Strolling round the flower gardens at Saughton on a sunny summer’s day made me feel that my little part of the world was at peace with itself.

The divisions of the general election are over. We have agreed on a new government and it has set out its programme for the next five years. The “brakes are off,” the prime minister says, and we are trundling towards a growth economy and national regeneration.  

Saughton Park has undergone several regenerations, from a private estate on the western fringe of Edinburgh to the site of the Great Scottish Exhibition of 1908 – complete with a “Palace of Industries”, its own railway station, water chute, Senegalese village and 3.5 million visitors. More recently it’s had an £8m makeover, giving it a new flower garden, reconditioned bandstand, a new café area and skate park. The theme now is transition towards a better environment –it even has its own hydro scheme on the Water of Leith.  

Let a thousand flowers bloom. Saughton Park, Edinburgh.

This sort of civic energy is obviously what the new Labour government is hoping to release as Sir Keir Starmer unveiled his plan to regenerate Britain. Of the 39 Bills announced in the King’s Speech on Wednesday, 24 of them apply – at least in part to Scotland.  The most exciting is Great British Energy, a new state-owned company, to be based somewhere in Scotland, with £8.3bn to invest in the transition to renewables.

©House of Commons

It’s all that’s left of Labour’s original plan to spend £28bn on the green economy and it illustrates the “caution of office” which runs through the rest of the legislative programme. Looking through the list of Bills – strengthening employee rights, protecting tenants, a national wealth fund (raised from windfall taxes), rail nationalisation, border security, cyber resilience – all are  measures that will only extend existing laws and all will take time to come into effect.  But it’s a start, and gives the impression of a new vigour in government.   

All this excitement leaves the SNP and the Scottish Conservatives feeling a little left out and lost.  The Conservatives are cast into a leadership election – in Scotland as well as Britain – with the party north of the border considering whether to break with the UK Tories and form an independent Scottish Conservative Party.

As for the SNP, there is an awkward squad – Jim Sillars, Alex Neil among them – who are calling for a change of leadership, saying John Swinney is too tainted with the mistakes of the past. He won’t be helped by the first findings of the Covid Inquiry under Baroness Hallett. She concluded that the Scottish government let its citizens down by accepting without question the decisions of the UK government, resulting in many wrong measures being taken during the pandemic.

Not much wonder then that the Scottish Social Attitudes Survey’s latest report found that trust in the Scottish government has dropped from 61 per cent to 47 per cent of those questioned.

Two news stories this week do little to contradict that finding.

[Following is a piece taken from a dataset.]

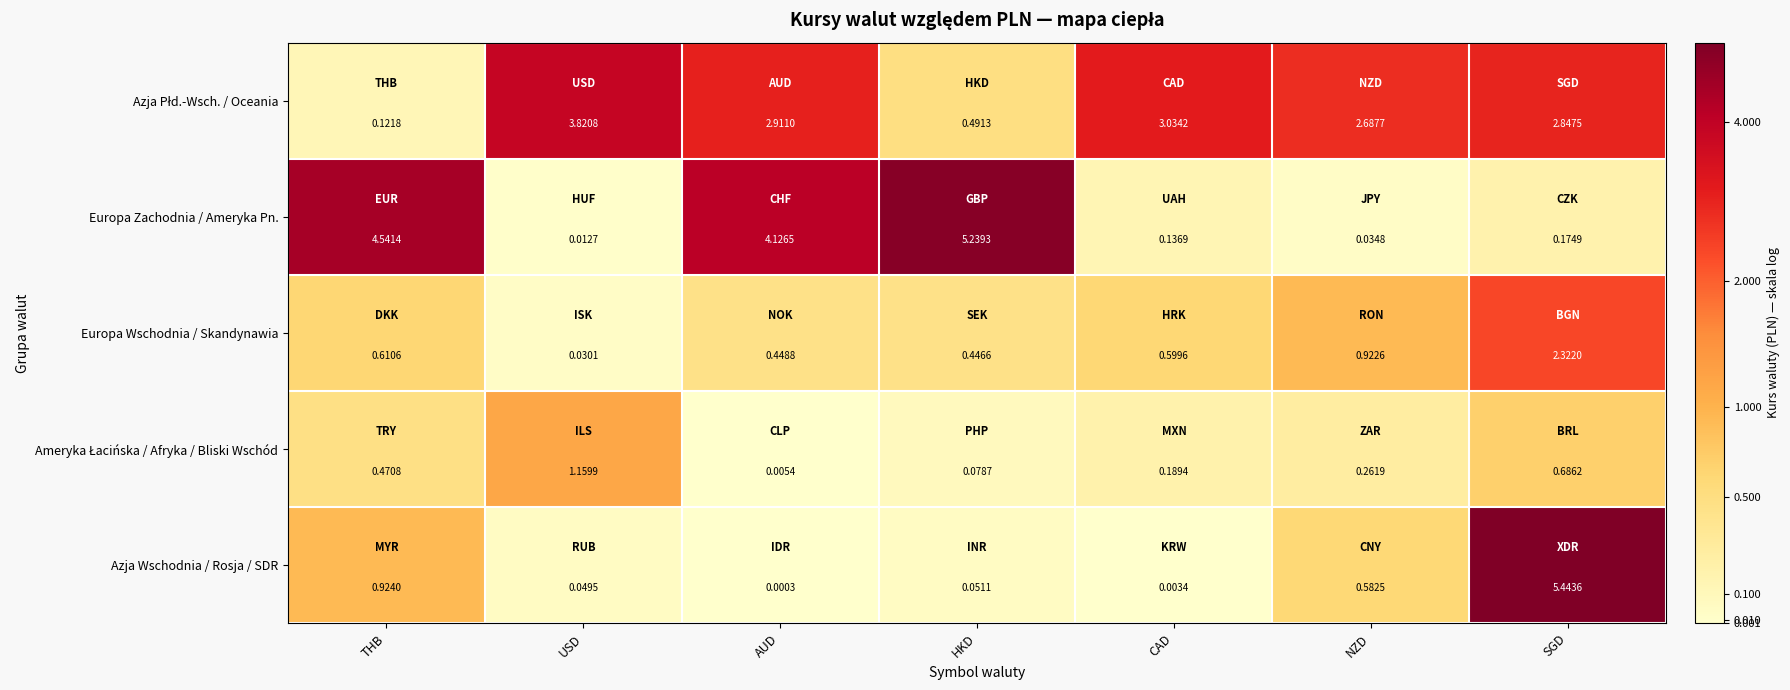

Which label corresponds to the smallest value in the chart?

AUD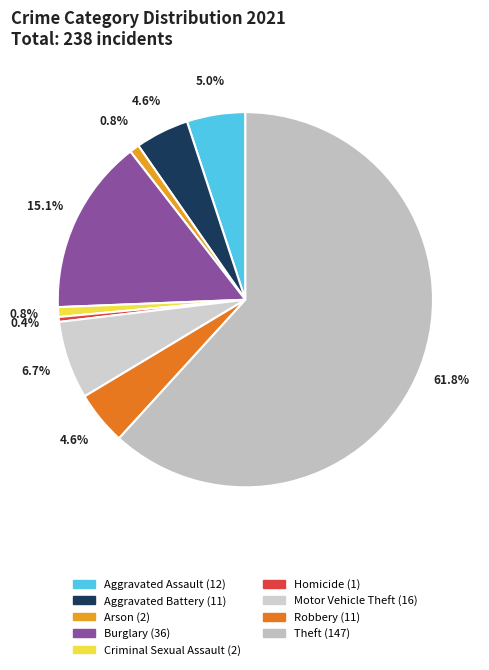

The Burglary slice represents 28% of the pie. True or false?

False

Kate Forbes, the Deputy first minister, reminded people of the “ferries fiasco” at Ferguson’s shipyard on the Clyde when she announced that the contract for seven small electric ferries would go out to open tender rather than be awarded to Ferguson’s.  Instead she offered the state-owned yard around £17million to modernise and prepare for other contracts.  It’s not great news for the 300 strong workforce, at a time when unemployment in Scotland is on the rise at 4.9 percent.

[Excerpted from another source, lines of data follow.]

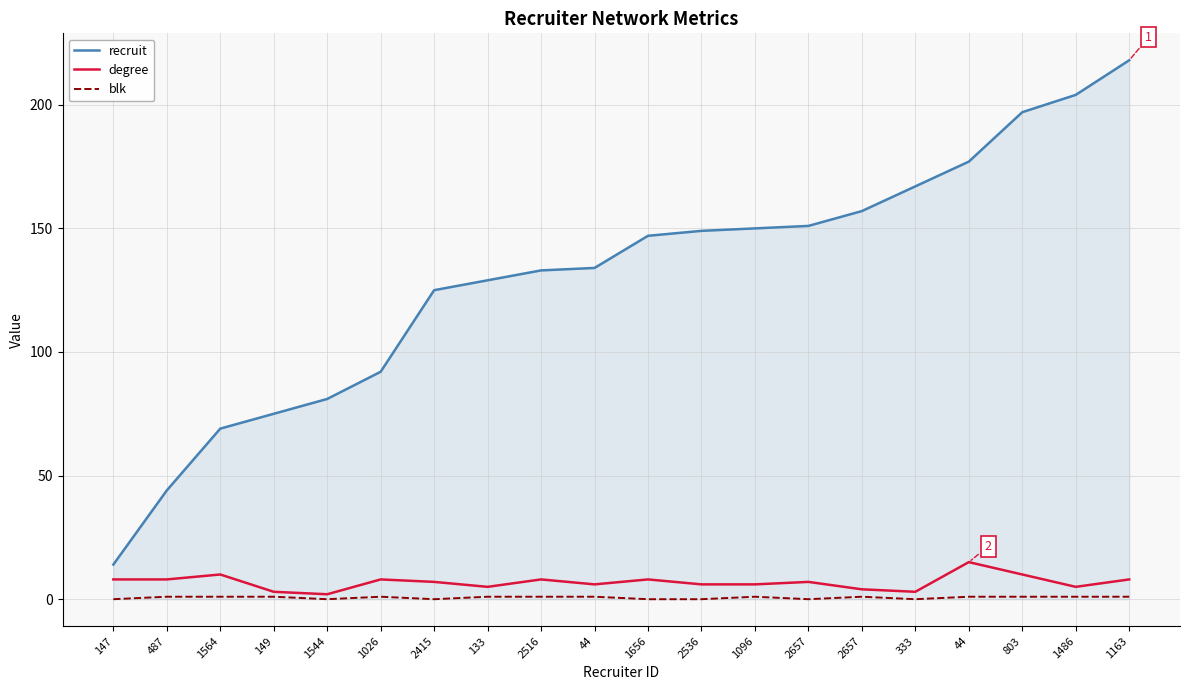

Is this an area chart (filled region under the line)?

Yes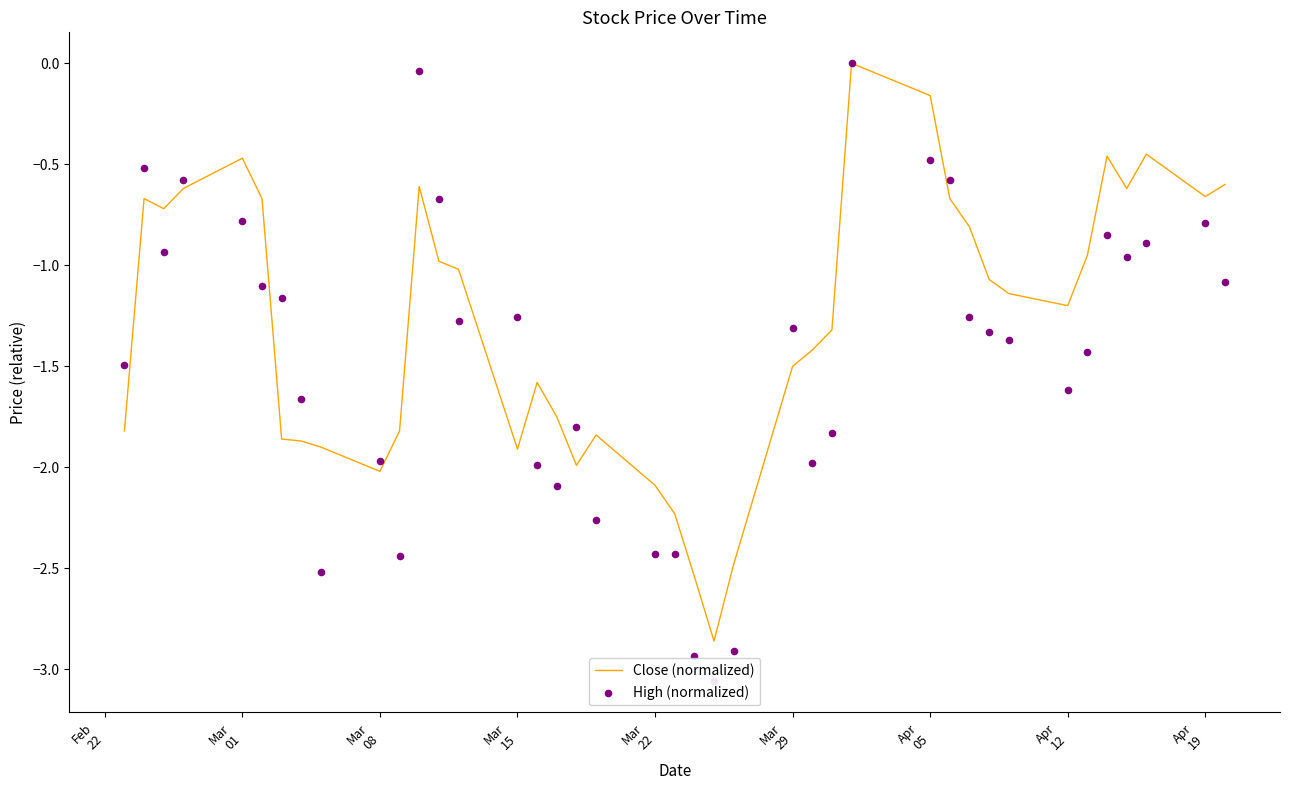

Is the value of High (normalized) at 20 greater than the value of Close (normalized) at 15?

No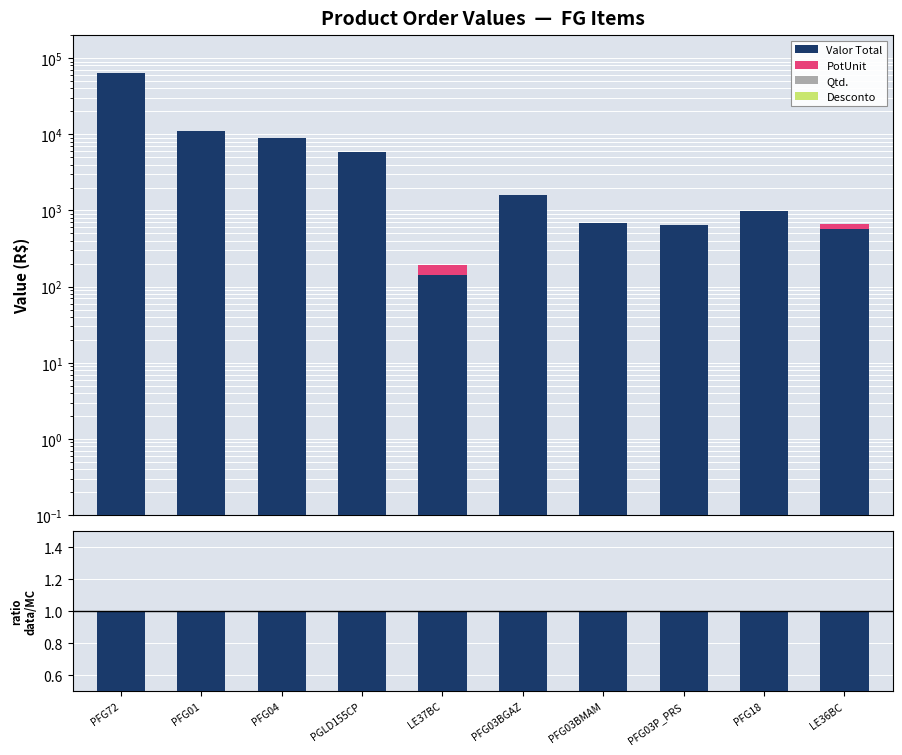

Which label corresponds to the smallest value in the chart?

PFG72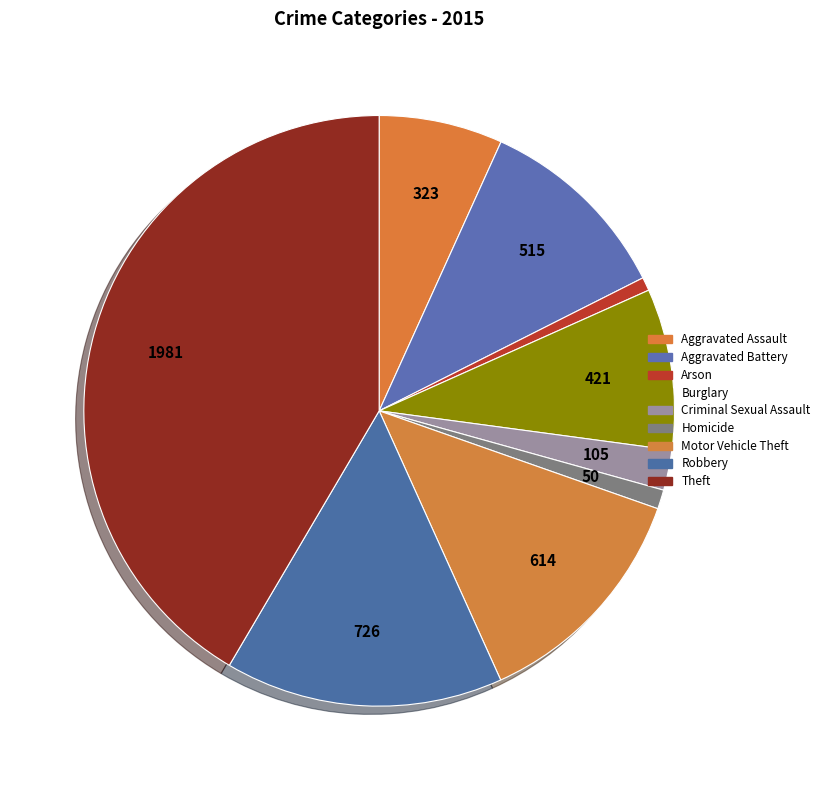

To the nearest percent, what is the combined percentage of Aggravated Battery and Theft?

52%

The second story involves the death of a 17 year-old boy. Jonathan Beadle died in Polmont Young Offenders Institution, a suspected suicide, weeks after parliament passed a law to end the imprisonment of children, and two years after the government vowed not to do so.  Jonathan is not the only young person to die in prison in recent years, there have been three other cases. You wonder what the Prison Service and the justice secretary, Angela Constance, have been doing. 

Another sad story we had this week is the stranding of 77 pilot whales on a beach in Orkney. It’s thought to be the biggest stranding in Britain for over 100 years.  Experts were called in to try to establish the cause but so far it remains a mystery.  The image of so many black bodies lying in a line along that beautiful isolated beach will haunt me for ever.

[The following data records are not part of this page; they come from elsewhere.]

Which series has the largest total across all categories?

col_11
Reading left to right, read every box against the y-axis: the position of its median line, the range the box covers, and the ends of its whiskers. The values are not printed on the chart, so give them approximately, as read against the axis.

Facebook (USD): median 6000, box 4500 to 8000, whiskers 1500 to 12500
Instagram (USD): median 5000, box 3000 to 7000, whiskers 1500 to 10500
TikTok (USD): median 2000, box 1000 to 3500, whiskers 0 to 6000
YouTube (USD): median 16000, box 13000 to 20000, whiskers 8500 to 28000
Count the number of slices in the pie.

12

As I write, the world’s best golfers are struggling against the wind and rain on another shoreline, Royal Troon in Ayrshire.   It’s been staging the British Open since 1923.  Over the four days of competition half a million people are expected to attend, every one of them with an umbrella.  Golf fans have only just recovered from the Scottish Open at the Renaissance Course at North Berwick – won by our own Robert MacIntyre. 

It’s all part of a magical summer of sport which began with the European football championships, then tennis at Wimbledon and now the Olympic Games which start in Paris on Friday.

Among the 300 strong British team will be a goodly quota of Scots across the  25 sports. In athletics for instance we have 9 Scots in the 64 strong GB team, including our running stars Laura Muir, Eilish McColgan, Laura Muir and Josh Kerr.  They will be literally following in the fast footsteps of Eric Liddell, who at the Paris Olympics a hundred years ago, won the 400 metre gold, having refused to run in his best event, the 100 metres, because the heats were  scheduled on a Sunday.  That puts the “religion” of sport in its place.